Last August, a group of Saint Joseph’s University alumni complained when the university removed a visiting assistant math professor and assistant baseball coach from the classroom after his anonymous posts on social media in February against reparations for slavery and race and bias training.

A Troy, N.Y., native, Wax got her bachelor’s degree in molecular biophysics and biochemistry from Yale, graduating summa cum laude. She then studied philosophy, physiology, and psychology at Oxford. She graduated from Harvard Medical School, trained as a neurologist, and later got her law degree from Columbia, according to her curriculum vitae listed on Penn Law’s website. From 1988-94, she was an assistant to the Office of the Solicitor General in the U.S. Department of Justice and argued cases before the U.S. Supreme Court.
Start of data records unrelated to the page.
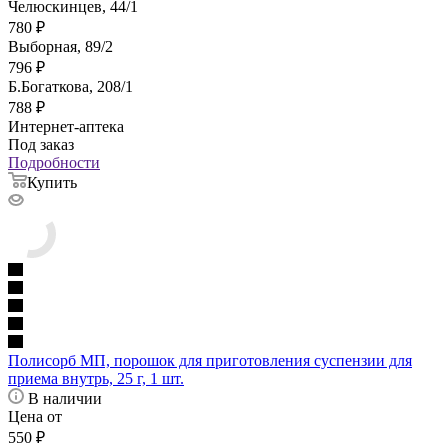
Челюскинцев, 44/1
780
₽
Выборная, 89/2
796
₽
Б.Богаткова, 208/1
788
₽
Интернет-аптека
Под заказ
Подробности
Купить
Полисорб МП, порошок для приготовления суспензии для
приема внутрь, 25 г, 1 шт.
В наличии
Цена от
550
₽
She started her academic career at the University of Virginia and came to Penn in 2001. In 2017, Wax authored an op-ed in which she said, “All cultures are not equal. Or at least they are not equal in preparing people to be productive in an advanced economy.” Then she said during an interview that she didn’t think she’d ever seen a Black student graduate in the top quarter of the class at Penn Law and “rarely, rarely in the top half,” a claim that Ruger later refuted. In 2018, the law school barred Wax from teaching mandatory courses. Ruger said he took that step so no student would be forced to learn from her.

That didn’t deter Wax. In 2019, she found herself under fire again after commenting during a conference about immigration.

Then last month during a podcast with Brown University economist Glenn Loury, she said immigration policies should be geared toward “cultural compatibility” and called “the influx of Asian elites ... problematic.” She later wrote on Loury’s site that “as long as most Asians support Democrats and help to advance their positions, I think the United States is better off with fewer Asians and less Asian immigration.”

Complaints against Wax, who is teaching two small elective courses this semester, have been increasing in intensity and volume, locally and nationally, Ruger said.

“There can be a point where a colleague’s hate speech is so threatening and pervasive that it does create a problematic atmosphere for working and learning,” Ruger said. “That’s one of the dynamics that I am considering as I consider whether Wax’s conduct has violated university norms.”